Additional added value--the PYTHON_CLIENT class

While the SWIG-generated PYTHON_CLIENT_WRAPPER class did expose much of the Python/C API, there were a number of slightly higher-level features we desired, mostly having to do with minor error checking and creation of Python primitive objects. While this could have been done with a mixin class, we decided that the easiest way to deal with it was to create a descendent of PYTHON_CLIENT_WRAPPER named PYTHON_CLIENT, and add some functionality to it.

Error checking. Most of the Python/C API functions, like many C functions, return a success/error code as a return value. In C, programmers are free to ignore the error code as they wish--a debatable decision, but one which is impossible in Eiffel. If the Eiffel compiler sees that you are using a function with a return value, some variable had better be there to accept the return value, as failure to do so generates a compiler error!

While this is not a bad thing, it did mean that client code was creating a lot of temporary variables. Since only one Python function was likely to be in use at a time, it seemed a better design choice to include helper functions around both the integer results and the pointer results which could be generated by Python functions:

Example 6-6. Python return value helpers in PYTHON_CLIENT

   last_python_integer_result : INTEGER 
	 --stores the last integer result of a call to the Python API 
	 ----note that this will be replicated for all descendants
   
   last_python_integer_result_ok : BOOLEAN is
	 --did last C call to Python API return an error condition?
      do
	 Result := ( last_python_integer_result /= -1 )
      end
   
   last_python_pointer_result : POINTER
	 --stores the last pointer result of a call to the Python API
	 --note that this will be replicated for all descendants
   
   last_python_pointer_result_ok : BOOLEAN is
	 --did last pointer call to Python API return an error condition?
      do
	 Result := ( last_python_pointer_result.is_not_null )
      end
   

Client code, then, could use the functionality like so:

Example 6-7. Use of the Python return value helpers: feature PYTHON_OBJECT.del_attr_string

   del_attr_string( attribute_name : STRING ) is
      do
	 last_python_integer_result := py_object_del_attr_string( python_object_pointer, attribute_name )
      ensure
	 last_python_integer_result_ok
      end

This is a fairly naive way to handle erroneous return values, but it does make program flow very straightforward and eliminates the use of temporaries in every single function which uses the Python/C API. We considered moving all such 'error checking' into the PYTHON_CLIENT class in the form of an invariant, but decided that was too restrictive--it prevented clients from being able to accept erroneous return values and act upon them.
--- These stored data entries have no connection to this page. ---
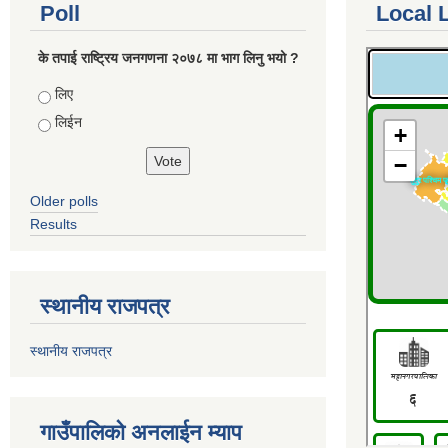
Poll
Local 
के तपाई राष्ट्रिय जनगणना २०७८ मा भाग लिनु भयो ?
Choices
लिए
लिईन
Older polls
Results
स्थानीय राजपत्र
स्थानीय राजपत्र
गाउँपालिको अनलाईन म्याप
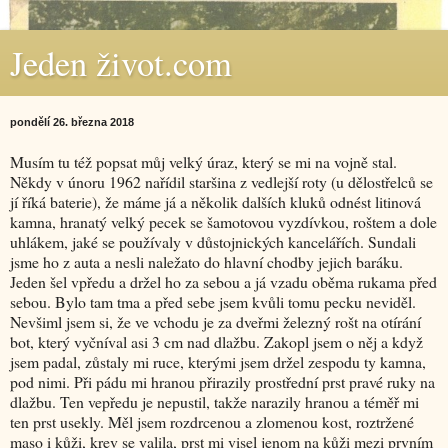
Jeden život.com
pondělí 26. března 2018
Musím tu též popsat můj velký úraz, který se mi na vojně stal.
Někdy v únoru 1962 nařídil staršina z vedlejší roty (u dělostřelců se
jí říká baterie), že máme já a několik dalších kluků odnést litinová
kamna, hranatý velký pecek se šamotovou vyzdívkou, roštem a dole
uhlákem, jaké se používaly v důstojnických kancelářích. Sundali
jsme ho z auta a nesli naležato do hlavní chodby jejich baráku.
Jeden šel vpředu a držel ho za sebou a já vzadu oběma rukama před
sebou. Bylo tam tma a před sebe jsem kvůli tomu pecku neviděl.
Nevšiml jsem si, že ve vchodu je za dveřmi železný rošt na otírání
bot, který vyčníval asi 3 cm nad dlažbu. Zakopl jsem o něj a když
jsem padal, zůstaly mi ruce, kterými jsem držel zespodu ty kamna,
pod nimi. Při pádu mi hranou přirazily prostřední prst pravé ruky na
dlažbu. Ten vepředu je nepustil, takže narazily hranou a téměř mi
ten prst usekly. Měl jsem rozdrcenou a zlomenou kost, roztržené
maso i kůži, krev se valila, prst mi visel jenom na kůži mezi prvním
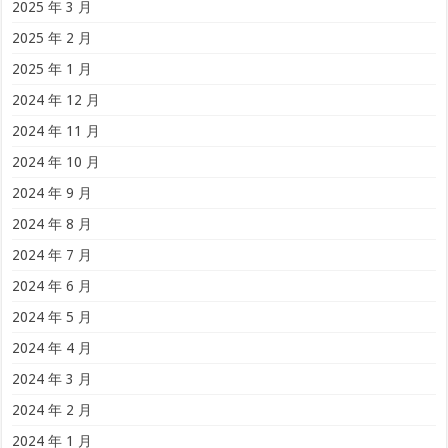
2025 年 3 月
2025 年 2 月
2025 年 1 月
2024 年 12 月
2024 年 11 月
2024 年 10 月
2024 年 9 月
2024 年 8 月
2024 年 7 月
2024 年 6 月
2024 年 5 月
2024 年 4 月
2024 年 3 月
2024 年 2 月
2024 年 1 月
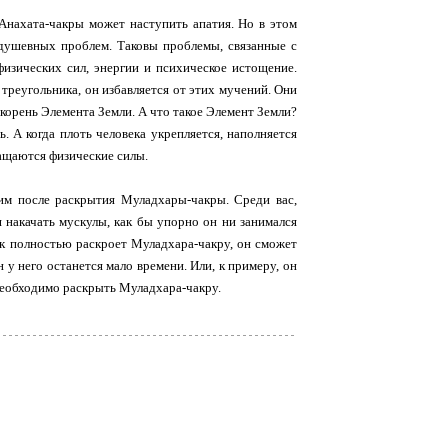
 Анахата-чакры может наступить апатия. Но в этом
а душевных проблем. Таковы проблемы, связанные с
физических сил, энергии и психическое истощение.
треугольника, он избавляется от этих мучений. Они
корень Элемента Земли. А что такое Элемент Земли?
ь. А когда плоть человека укрепляется, наполняется
ращаются физические силы.
 им после раскрытия Муладхары-чакры. Среди вас,
я накачать мускулы, как бы упорно он ни занимался
ек полностью раскроет Муладхара-чакру, он сможет
 у него останется мало времени. Или, к примеру, он
необходимо раскрыть Муладхара-чакру.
Other functionality was later added to the PYTHON_CLIENT class--a class-wide PYTHON_OBJECT_FACTORY class to handle creation of primitive Python objects and handle data conversion, some helpers to get the python global and local definitions, a wrapper around py_initialize (which may be expanded to fill in arguments), a wrapper to easily create Python primitives via the interpreter, and a wrapper which creates a SWIG-compatible pointer string from an Eiffel object. Many of these will be discussed further in the documentation writeup.